The Economist takes a quick look at why green loans are not attracting homeowners in droves. PACE programs in the USA help finance energy efficiency improvements through loans repaid either through slightly higher local taxes or through the homeowner’s utility bill. However, uptake of these programs has not been tremendous. The article points out that the green loan interest rates look comparatively high when stacked up against short-term interest rates. Additionally, some homeowners are skeptical that the efficiency upgrades (resulting in energy bill cost savings) will offset the costs of loan repayments. PACE programs could use this feedback to revise their programs to encourage more participants. It’s not all bleak: Germany, in fact, has had good success with their green loan program with 250,000 households enrolling annually.
Money for nothing, April 26, 2014Economist, April 26, 2014
RETROFITTING houses to use less energy should be a no-brainer for homeowners. Over time, money spent on ways to reduce heat loss from draughty houses should produce a handsome return in lower fuel bills. In practice, many are cautious. Some improvements, such as solid-wall insulation and solar panels, can take over 25 years to cover their initial cost.
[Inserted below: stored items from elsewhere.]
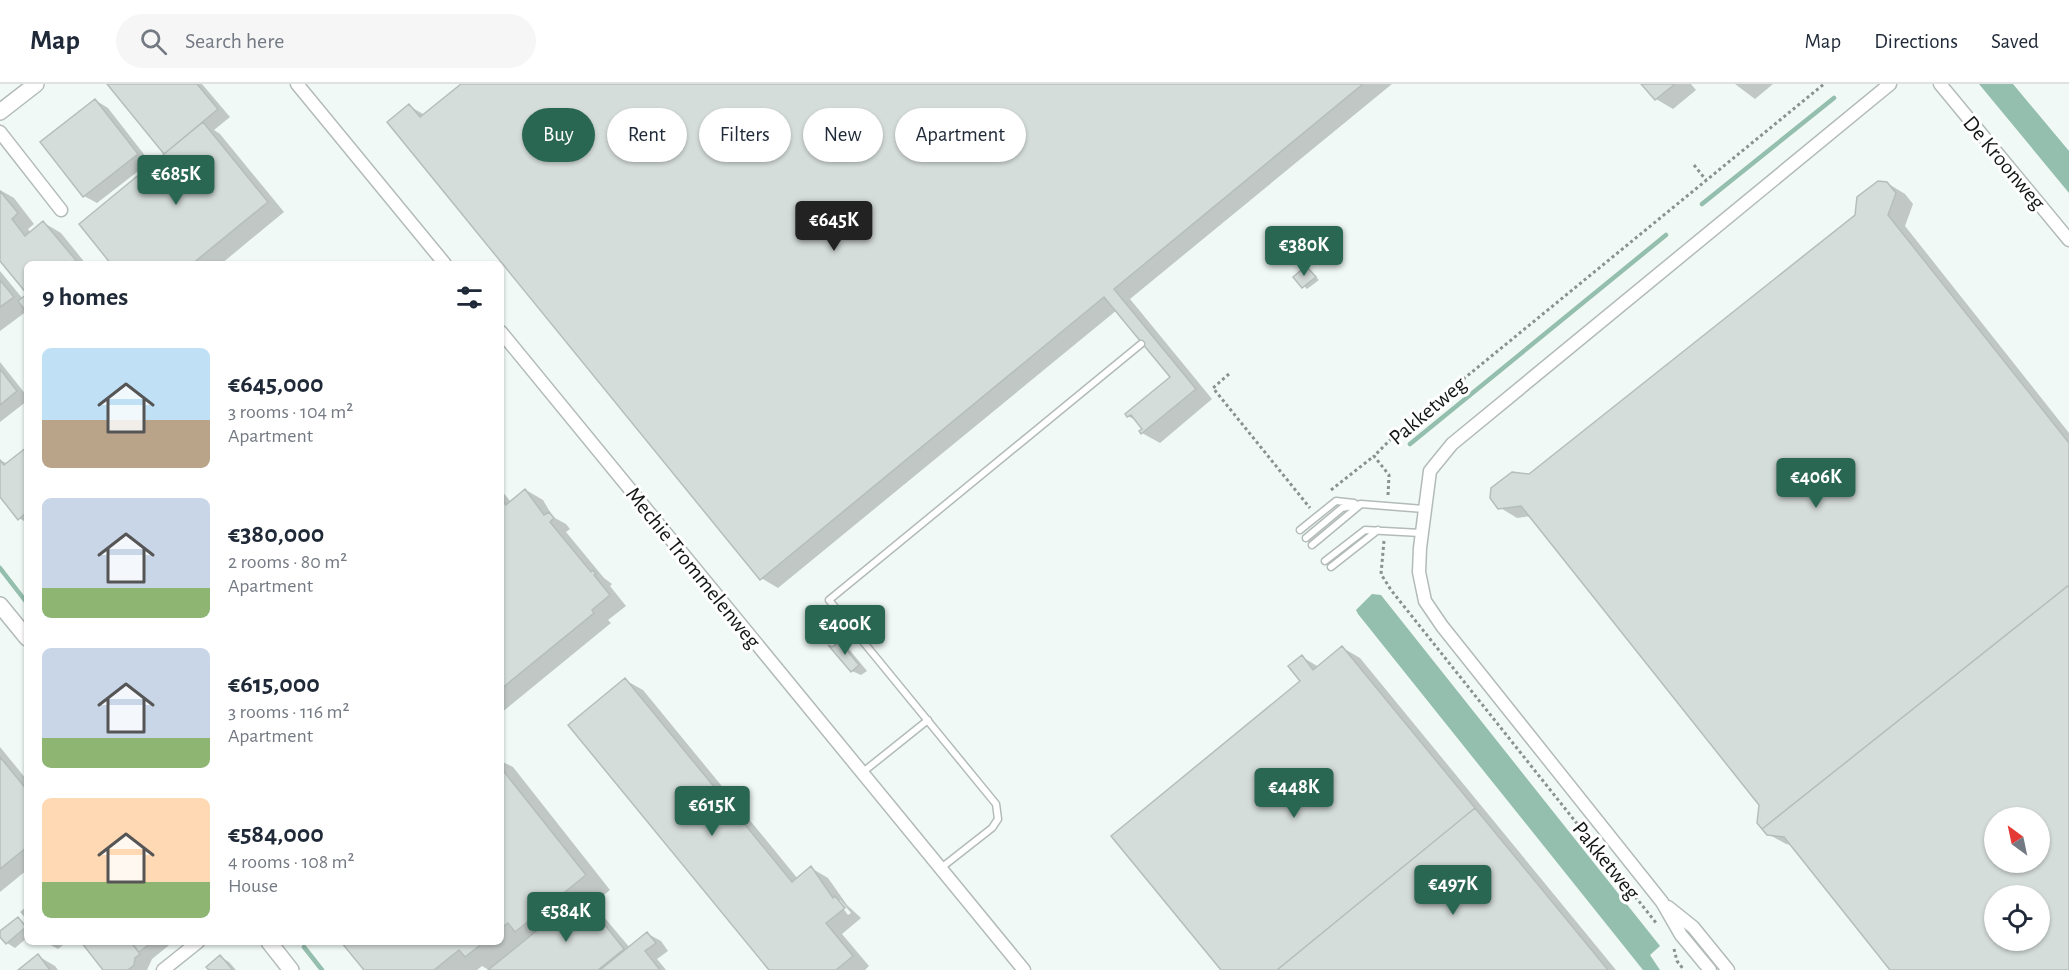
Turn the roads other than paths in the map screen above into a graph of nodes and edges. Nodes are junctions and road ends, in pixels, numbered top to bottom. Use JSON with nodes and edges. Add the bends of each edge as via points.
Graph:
{"nodes":[{"id":1,"x":36,"y":84,"type":"edge"},
{"id":2,"x":297,"y":84,"type":"edge"},
{"id":3,"x":1890,"y":84,"type":"edge"},
{"id":4,"x":1940,"y":84,"type":"edge"},
{"id":5,"x":0,"y":112,"type":"edge"},
{"id":6,"x":0,"y":132,"type":"edge"},
{"id":7,"x":61,"y":210,"type":"dead end"},
{"id":8,"x":2069,"y":240,"type":"edge"},
{"id":9,"x":443,"y":261,"type":"edge"},
{"id":10,"x":504,"y":336,"type":"edge"},
{"id":11,"x":1141,"y":344,"type":"dead end"},
{"id":12,"x":1361,"y":504,"type":"junction"},
{"id":13,"x":1424,"y":509,"type":"junction"},
{"id":14,"x":1300,"y":530,"type":"dead end"},
{"id":15,"x":1381,"y":530,"type":"junction"},
{"id":16,"x":1421,"y":533,"type":"junction"},
{"id":17,"x":1306,"y":538,"type":"dead end"},
{"id":18,"x":1312,"y":545,"type":"dead end"},
{"id":19,"x":1325,"y":561,"type":"dead end"},
{"id":20,"x":1330,"y":567,"type":"dead end"},
{"id":21,"x":0,"y":605,"type":"edge"},
{"id":22,"x":24,"y":634,"type":"edge"},
{"id":23,"x":928,"y":720,"type":"junction"},
{"id":24,"x":863,"y":772,"type":"junction"},
{"id":25,"x":941,"y":868,"type":"junction"},
{"id":26,"x":1662,"y":902,"type":"junction"},
{"id":27,"x":194,"y":945,"type":"edge"},
{"id":28,"x":271,"y":945,"type":"edge"},
{"id":29,"x":1719,"y":959,"type":"junction"},
{"id":30,"x":1708,"y":969,"type":"edge"},
{"id":31,"x":163,"y":970,"type":"edge"},
{"id":32,"x":291,"y":970,"type":"edge"},
{"id":33,"x":1024,"y":970,"type":"edge"},
{"id":34,"x":1728,"y":970,"type":"edge"}],
"edges":[{"from":1,"to":5,"type":"street"},
{"from":2,"to":9,"type":"street"},
{"from":3,"to":13,"type":"street","name":"Pakketweg","via":[[1452,444],[1430,471]]},
{"from":4,"to":8,"type":"street","name":"De Kroonweg"},
{"from":6,"to":7,"type":"street"},
{"from":10,"to":24,"type":"street","name":"Mechie Trommelenweg"},
{"from":11,"to":23,"type":"lane","via":[[829,600]]},
{"from":12,"to":13,"type":"lane"},
{"from":12,"to":14,"type":"lane","via":[[1336,501]]},
{"from":12,"to":17,"type":"lane","via":[[1342,508]]},
{"from":12,"to":18,"type":"lane"},
{"from":13,"to":16,"type":"street","name":"Pakketweg"},
{"from":15,"to":16,"type":"lane"},
{"from":15,"to":19,"type":"lane","via":[[1365,530]]},
{"from":15,"to":20,"type":"lane"},
{"from":16,"to":26,"type":"street","name":"Pakketweg","via":[[1419,572],[1425,601]]},
{"from":21,"to":22,"type":"street"},
{"from":23,"to":24,"type":"lane"},
{"from":23,"to":25,"type":"lane","via":[[999,812],[992,828]]},
{"from":24,"to":25,"type":"street","name":"Mechie Trommelenweg"},
{"from":25,"to":33,"type":"street","name":"Mechie Trommelenweg"},
{"from":26,"to":29,"type":"street","via":[[1693,927]]},
{"from":26,"to":30,"type":"street","via":[[1681,935]]},
{"from":27,"to":31,"type":"street"},
{"from":28,"to":32,"type":"street"},
{"from":29,"to":30,"type":"street"},
{"from":29,"to":34,"type":"street"}]}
Few owners are willing to wait that long: by then many are likely to have sold up and moved on.
Several governments have started finance schemes designed to address this problem. Since 2008 PACE programmes have offered American homeowners loans to finance improvements, repaid through higher local taxes on the property, whoever it belongs to. In Britain, the Green Deal offers loans over a 25-year period, with repayments added to energy bills. Countries including France and Canada have similar initiatives.